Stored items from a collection
- - -

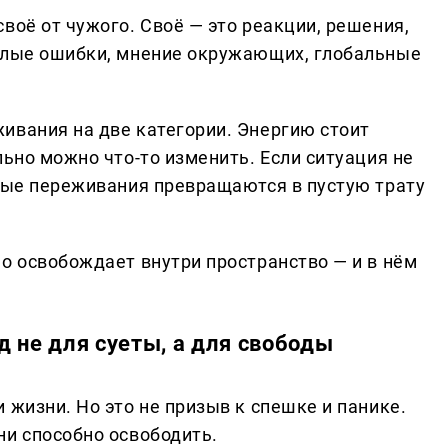
воё от чужого. Своё — это реакции, решения,
ошлые ошибки, мнение окружающих, глобальные
ивания на две категории. Энергию стоит
льно можно что-то изменить. Если ситуация не
чные переживания превращаются в пустую трату
о освобождает внутри пространство — и в нём
 не для суеты, а для свободы
 жизни. Но это не призыв к спешке и панике.
ни способно освободить.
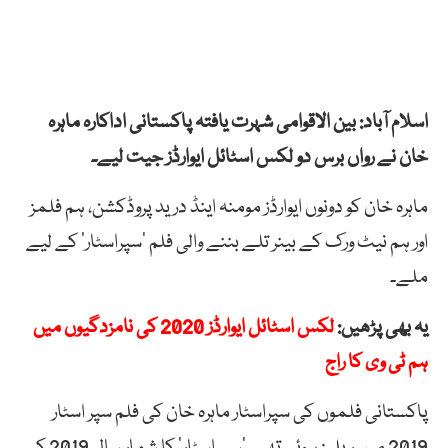
اسلام آباد: بین الاقوامی شہرت یافتہ پاکستانی اداکارہ ماہرہ
خان نے رواں برس دو لکس اسٹائل ایوارڈز جیت لیے۔
ماہرہ خان کو دونوں ایوارڈز مومنہ اینڈ درید پروڈکشن، ہم فلمز
اور ہم نیٹ ورک کے بینر تلے بننے والی فلم ’سپراسٹار‘ کے لیے
ملے۔
یہ بھی پڑھیں:
لکس اسٹائل ایوارڈز 2020 کی نامزدگیوں میں
ہم ٹی وی کا راج
پاکستانی فلموں کی سپراسٹار ماہرہ خان کی فلم سپر اسٹار
2019 میں ریلیز ہوئی تھی۔ ’سپر اسٹار‘ کا شمار سال 2019 کی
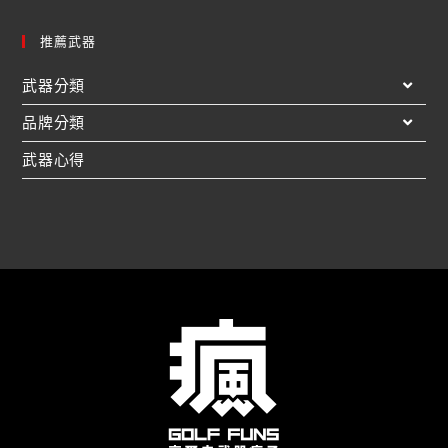
推薦武器
武器分類
品牌分類
武器心得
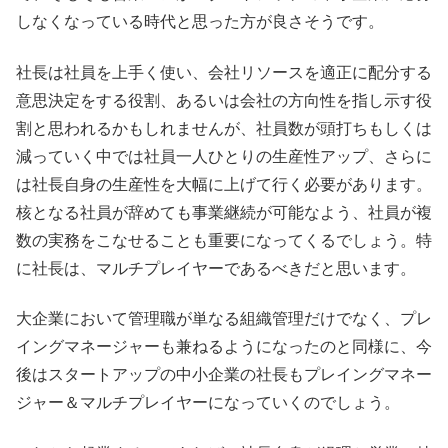
しなくなっている時代と思った方が良さそうです。
社長は社員を上手く使い、会社リソースを適正に配分する
意思決定をする役割、あるいは会社の方向性を指し示す役
割と思われるかもしれませんが、社員数が頭打ちもしくは
減っていく中では社員一人ひとりの生産性アップ、さらに
は社長自身の生産性を大幅に上げて行く必要があります。
核となる社員が辞めても事業継続が可能なよう、社員が複
数の実務をこなせることも重要になってくるでしょう。特
に社長は、マルチプレイヤーであるべきだと思います。
大企業において管理職が単なる組織管理だけでなく、プレ
イングマネージャーも兼ねるようになったのと同様に、今
後はスタートアップの中小企業の社長もプレイングマネー
ジャー＆マルチプレイヤーになっていくのでしょう。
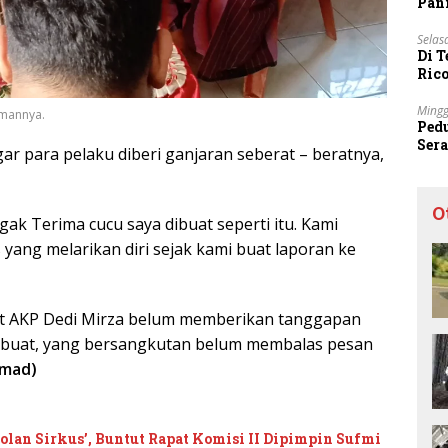
Pani
Selas
Di 
Ric
Sta
Mingg
amannya.
Ped
Ser
ar para pelaku diberi ganjaran seberat – beratnya,
Sec
O
gak Terima cucu saya dibuat seperti itu. Kami
 yang melarikan diri sejak kami buat laporan ke
at AKP Dedi Mirza belum memberikan tanggapan
i dibuat, yang bersangkutan belum membalas pesan
mad)
an Sirkus’, Buntut Rapat Komisi II Dipimpin Sufmi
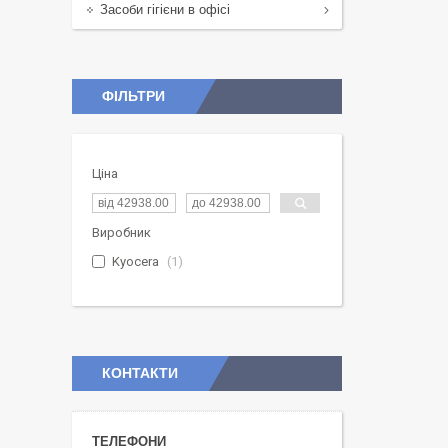
Засоби гігієни в офісі
ФІЛЬТРИ
Ціна
Виробник
Kyocera
1
КОНТАКТИ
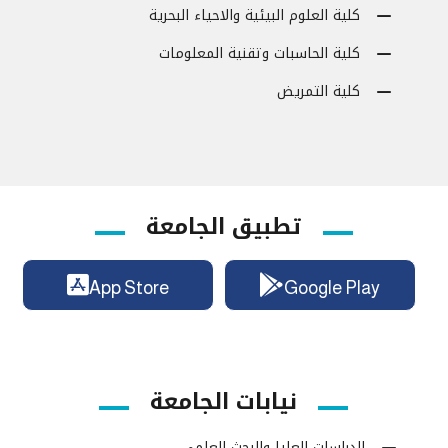
كلية العلوم البيئية والاحياء البحرية
كلية الحاسبات وتقنية المعلومات
كلية التمريض
تطبيق الجامعة
App Store
Google Play
نيابات الجامعة
الدراسات العليا والبحث العلمي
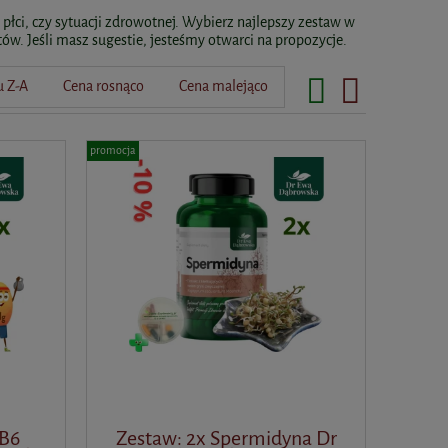
łci, czy sytuacji zdrowotnej. Wybierz najlepszy zestaw w
w. Jeśli masz sugestie, jesteśmy otwarci na propozycje.
 Z-A
Cena rosnąco
Cena malejąco
promocja
 B6
Zestaw: 2x Spermidyna Dr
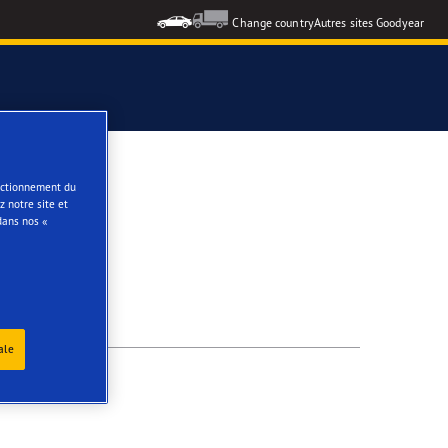
Change country
Autres sites Goodyear
e
onctionnement du
 notre site et
dans nos «
ale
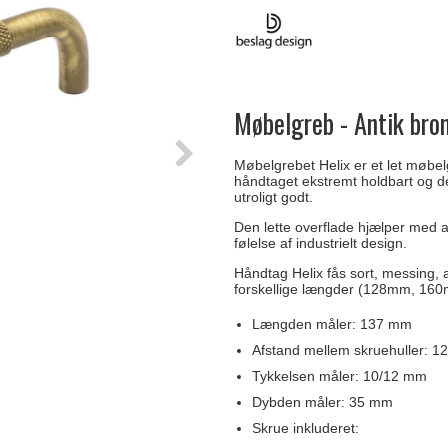
Delfin & Hvalros
Skruer
Sibes Metall
Formani dørgreb
Gio Ponti LAMA
Knager & Kroge
Søe-Jensen & Co.
FSB dørgreb
Møbelgreb - Antik bro
Møbelgrebet Helix er et let møbelg
håndtaget ekstremt holdbart og de
utroligt godt.
Den lette overflade hjælper med a
følelse af industrielt design.
Håndtag Helix fås sort, messing, an
forskellige længder (128mm, 1
Længden måler: 137 mm
Afstand mellem skruehuller: 
Tykkelsen måler: 10/12 mm
Dybden måler: 35 mm
Skrue inkluderet:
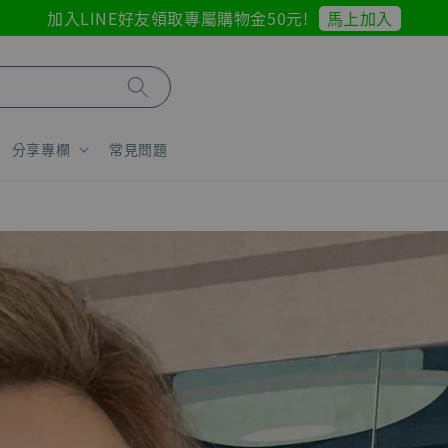
馬上加入
加入LINE好友領取專屬購物金50元!
分享專欄
常見問題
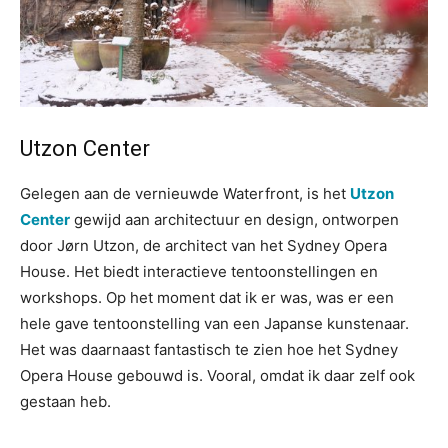
Utzon Center
Gelegen aan de vernieuwde Waterfront, is het
Utzon
Center
gewijd aan architectuur en design, ontworpen
door Jørn Utzon, de architect van het Sydney Opera
House. Het biedt interactieve tentoonstellingen en
workshops. Op het moment dat ik er was, was er een
hele gave tentoonstelling van een Japanse kunstenaar.
Het was daarnaast fantastisch te zien hoe het Sydney
Opera House gebouwd is. Vooral, omdat ik daar zelf ook
gestaan heb.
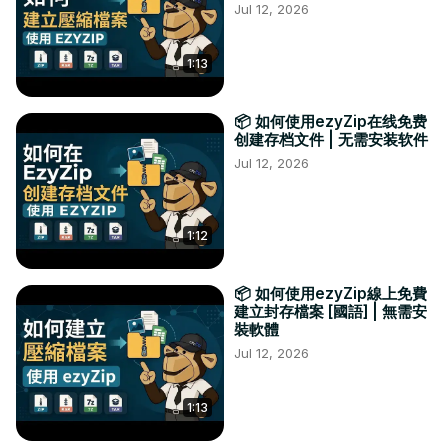
Jul 12, 2026
1:13
📦 如何使用ezyZip在线免费
创建存档文件 | 无需安装软件
Jul 12, 2026
1:12
📦 如何使用ezyZip線上免費
建立封存檔案 [國語] | 無需安
裝軟體
Jul 12, 2026
1:13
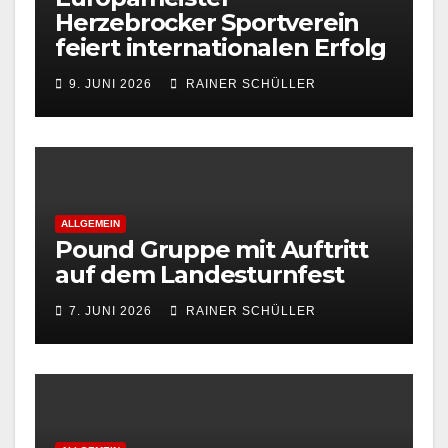
Herzebrocker Sportverein
feiert internationalen Erfolg
9. JUNI 2026
RAINER SCHÜLLER
ALLGEMEIN
Pound Gruppe mit Auftritt
auf dem Landesturnfest
7. JUNI 2026
RAINER SCHÜLLER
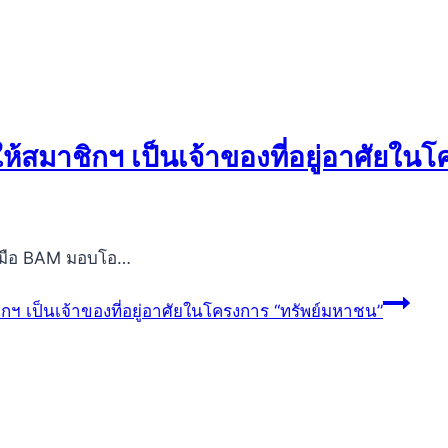
สมาชิกฯ เป็นเจ้าของที่อยู่อาศัยใน
บมือ BAM มอบโอ…
 เป็นเจ้าของที่อยู่อาศัยในโครงการ “ทรัพย์มหาชน”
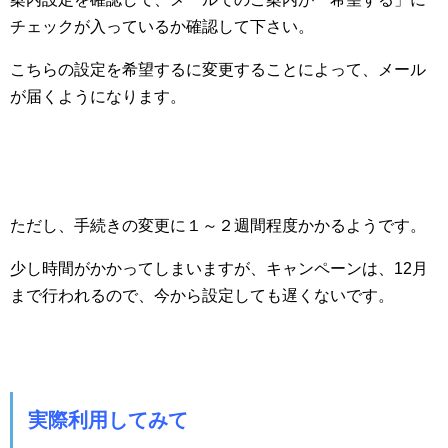
チェックが入っているか確認して下さい。
こちらの設定を希望するに変更することによって、メール
が届くようになります。
ただし、手続きの変更に１～２週間程度かかるようです。
少し時間がかかってしまいますが、キャンペーンは、12月
まで行われるので、今から設定しても遅くないです。
実際利用してみて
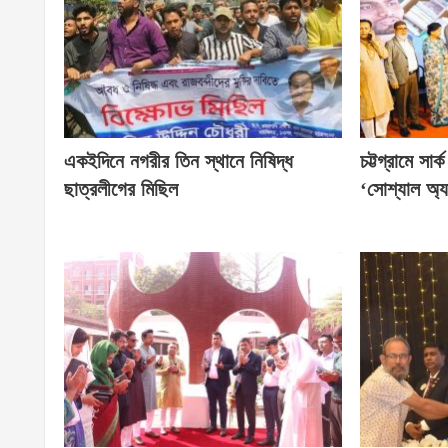
একইদিনে নগরীর তিন স্থানে নিষিদ্ধ
চট্টগ্রামে সার
ছাত্রলীগের মিছিল
‘সোশ্যাল অ্য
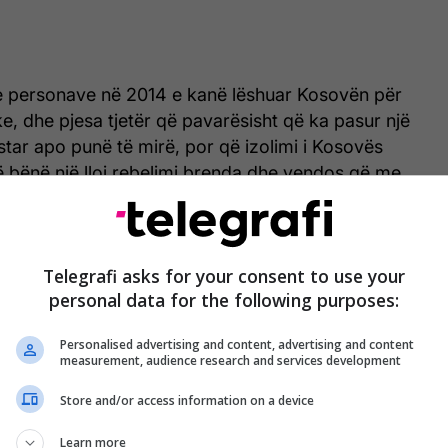
 personave në 2014 e kanë lëshuar Kosovën për
, dhe pjesa tjetër që pavarësisht që ka pasur një
tar apo punë të mirë, por që izolimi i Kosovës
ë bënë një lloj rebelimi brenda dhe vendos që me
 dalë jashtë vendit", ka sqaruar sociologu Mecini.
ë e ka bërë edhe gjendjen politike në vend.
Telegrafi asks for your consent to use your
personal data for the following purposes:
itik ka ndikuar në problemet psikologjike që janë
asa", ka thënë Mecini.
/Telegrafi/
Personalised advertising and content, advertising and content
measurement, audience research and services development
Store and/or access information on a device
Learn more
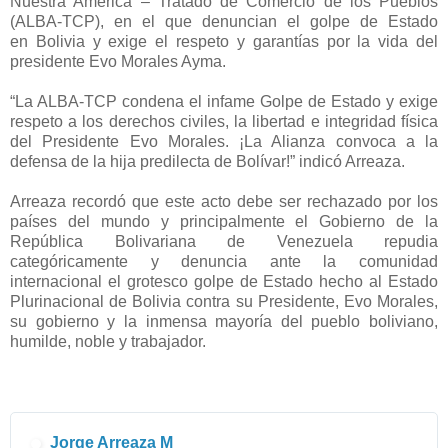
Nuestra América – Tratado de Comercio de los Pueblos
(ALBA-TCP), en el que denuncian el golpe de Estado
en
Bolivia
y exige el respeto y garantías por la vida del
presidente Evo Morales Ayma.
“La ALBA-TCP condena el infame Golpe de Estado y exige
respeto a los derechos civiles, la libertad e integridad física
del Presidente Evo Morales. ¡La Alianza convoca a la
defensa de la hija predilecta de Bolívar!” indicó Arreaza.
Arreaza recordó que este acto debe ser rechazado por los
países del mundo y principalmente el Gobierno de la
República Bolivariana de Venezuela repudia
categóricamente y denuncia ante la comunidad
internacional el grotesco golpe de Estado hecho al Estado
Plurinacional de Bolivia contra su Presidente, Evo Morales,
su gobierno y la inmensa mayoría del pueblo boliviano,
humilde, noble y trabajador.
Jorge Arreaza M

- - -

● **Problem requirements**
Although the records above include pictures, the copy must contain only their exact text.

● **Written solution**
воё от чужого. Своё — это реакции, решения,
ошлые ошибки, мнение окружающих, глобальные
ивания на две категории. Энергию стоит
льно можно что-то изменить. Если ситуация не
чные переживания превращаются в пустую трату
о освобождает внутри пространство — и в нём
 не для суеты, а для свободы
 жизни. Но это не призыв к спешке и панике.
ни способно освободить.
اسلام آباد: بین الاقوامی شہرت یافتہ پاکستانی اداکارہ ماہرہ
خان نے رواں برس دو لکس اسٹائل ایوارڈز جیت لیے۔
ماہرہ خان کو دونوں ایوارڈز مومنہ اینڈ درید پروڈکشن، ہم فلمز
اور ہم نیٹ ورک کے بینر تلے بننے والی فلم ’سپراسٹار‘ کے لیے
ملے۔
یہ بھی پڑھیں:
لکس اسٹائل ایوارڈز 2020 کی نامزدگیوں میں
ہم ٹی وی کا راج
پاکستانی فلموں کی سپراسٹار ماہرہ خان کی فلم سپر اسٹار
2019 میں ریلیز ہوئی تھی۔ ’سپر اسٹار‘ کا شمار سال 2019 کی
推薦武器
武器分類
品牌分類
武器心得
しなくなっている時代と思った方が良さそうです。
社長は社員を上手く使い、会社リソースを適正に配分する
意思決定をする役割、あるいは会社の方向性を指し示す役
割と思われるかもしれませんが、社員数が頭打ちもしくは
減っていく中では社員一人ひとりの生産性アップ、さらに
は社長自身の生産性を大幅に上げて行く必要があります。
核となる社員が辞めても事業継続が可能なよう、社員が複
数の実務をこなせることも重要になってくるでしょう。特
に社長は、マルチプレイヤーであるべきだと思います。
大企業において管理職が単なる組織管理だけでなく、プレ
イングマネージャーも兼ねるようになったのと同様に、今
後はスタートアップの中小企業の社長もプレイングマネー
ジャー＆マルチプレイヤーになっていくのでしょう。
Pani
Selas
Di 
Ric
Sta
Mingg
amannya.
Ped
Ser
ar para pelaku diberi ganjaran seberat – beratnya,
Sec
O
gak Terima cucu saya dibuat seperti itu. Kami
 yang melarikan diri sejak kami buat laporan ke
at AKP Dedi Mirza belum memberikan tanggapan
i dibuat, yang bersangkutan belum membalas pesan
mad)
an Sirkus’, Buntut Rapat Komisi II Dipimpin Sufmi
Засоби гігієни в офісі
ФІЛЬТРИ
Ціна
Виробник
Kyocera
1
КОНТАКТИ
كلية العلوم البيئية والاحياء البحرية
كلية الحاسبات وتقنية المعلومات
كلية التمريض
تطبيق الجامعة
App Store
Google Play
نيابات الجامعة
الدراسات العليا والبحث العلمي
łci, czy sytuacji zdrowotnej. Wybierz najlepszy zestaw w
w. Jeśli masz sugestie, jesteśmy otwarci na propozycje.
 Z-A
Cena rosnąco
Cena malejąco
promocja
 B6
Zestaw: 2x Spermidyna Dr
Change country
Autres sites Goodyear
e
onctionnement du
 notre site et
dans nos «
ale
Delfin & Hvalros
Skruer
Sibes Metall
Formani dørgreb
Gio Ponti LAMA
Knager & Kroge
Søe-Jensen & Co.
FSB dørgreb
Møbelgreb - Antik bro
Møbelgrebet Helix er et let møbelg
håndtaget ekstremt holdbart og de
utroligt godt.
Den lette overflade hjælper med a
følelse af industrielt design.
Håndtag Helix fås sort, messing, an
forskellige længder (128mm, 1
Længden måler: 137 mm
Afstand mellem skruehuller: 
Tykkelsen måler: 10/12 mm
Dybden måler: 35 mm
Skrue inkluderet:
馬上加入
加入LINE好友領取專屬購物金50元!
分享專欄
常見問題
Utzon Center
Gelegen aan de vernieuwde Waterfront, is het
Utzon
Center
gewijd aan architectuur en design, ontworpen
door Jørn Utzon, de architect van het Sydney Opera
House. Het biedt interactieve tentoonstellingen en
workshops. Op het moment dat ik er was, was er een
hele gave tentoonstelling van een Japanse kunstenaar.
Het was daarnaast fantastisch te zien hoe het Sydney
Opera House gebouwd is. Vooral, omdat ik daar zelf ook
gestaan heb.
Jul 12, 2026
1:13
📦 如何使用ezyZip在线免费
创建存档文件 | 无需安装软件
Jul 12, 2026
1:12
📦 如何使用ezyZip線上免費
建立封存檔案 [國語] | 無需安
裝軟體
Jul 12, 2026
1:13
Herzebrocker Sportverein
feiert internationalen Erfolg
9. JUNI 2026
RAINER SCHÜLLER
ALLGEMEIN
Pound Gruppe mit Auftritt
auf dem Landesturnfest
7. JUNI 2026
RAINER SCHÜLLER
สมาชิกฯ เป็นเจ้าของที่อยู่อาศัยใน
บมือ BAM มอบโอ…
 เป็นเจ้าของที่อยู่อาศัยในโครงการ “ทรัพย์มหาชน”
チェックが入っているか確認して下さい。
こちらの設定を希望するに変更することによって、メール
が届くようになります。
ただし、手続きの変更に１～２週間程度かかるようです。
少し時間がかかってしまいますが、キャンペーンは、12月
まで行われるので、今から設定しても遅くないです。
実際利用してみて
একইদিনে নগরীর তিন স্থানে নিষিদ্ধ
চট্টগ্রামে সার
ছাত্রলীগের মিছিল
‘সোশ্যাল অ্য
 personave në 2014 e kanë lëshuar Kosovën për
, dhe pjesa tjetër që pavarësisht që ka pasur një
tar apo punë të mirë, por që izolimi i Kosovës
ë bënë një lloj rebelimi brenda dhe vendos që me
 dalë jashtë vendit", ka sqaruar sociologu Mecini.
ë e ka bërë edhe gjendjen politike në vend.
Telegrafi asks for your consent to use your
personal data for the following purposes:
itik ka ndikuar në problemet psikologjike që janë
asa", ka thënë Mecini.
/Telegrafi/
Personalised advertising and content, advertising and content
measurement, audience research and services development
Store and/or access information on a device
Learn more
Nuestra América – Tratado de Comercio de los Pueblos
(ALBA-TCP), en el que denuncian el golpe de Estado
en
Bolivia
y exige el respeto y garantías por la vida del
presidente Evo Morales Ayma.
“La ALBA-TCP condena el infame Golpe de Estado y exige
respeto a los derechos civiles, la libertad e integridad física
del Presidente Evo Morales. ¡La Alianza convoca a la
defensa de la hija predilecta de Bolívar!” indicó Arreaza.
Arreaza recordó que este acto debe ser rechazado por los
países del mundo y principalmente el Gobierno de la
República Bolivariana de Venezuela repudia
categóricamente y denuncia ante la comunidad
internacional el grotesco golpe de Estado hecho al Estado
Plurinacional de Bolivia contra su Presidente, Evo Morales,
su gobierno y la inmensa mayoría del pueblo boliviano,
humilde, noble y trabajador.
Jorge Arreaza M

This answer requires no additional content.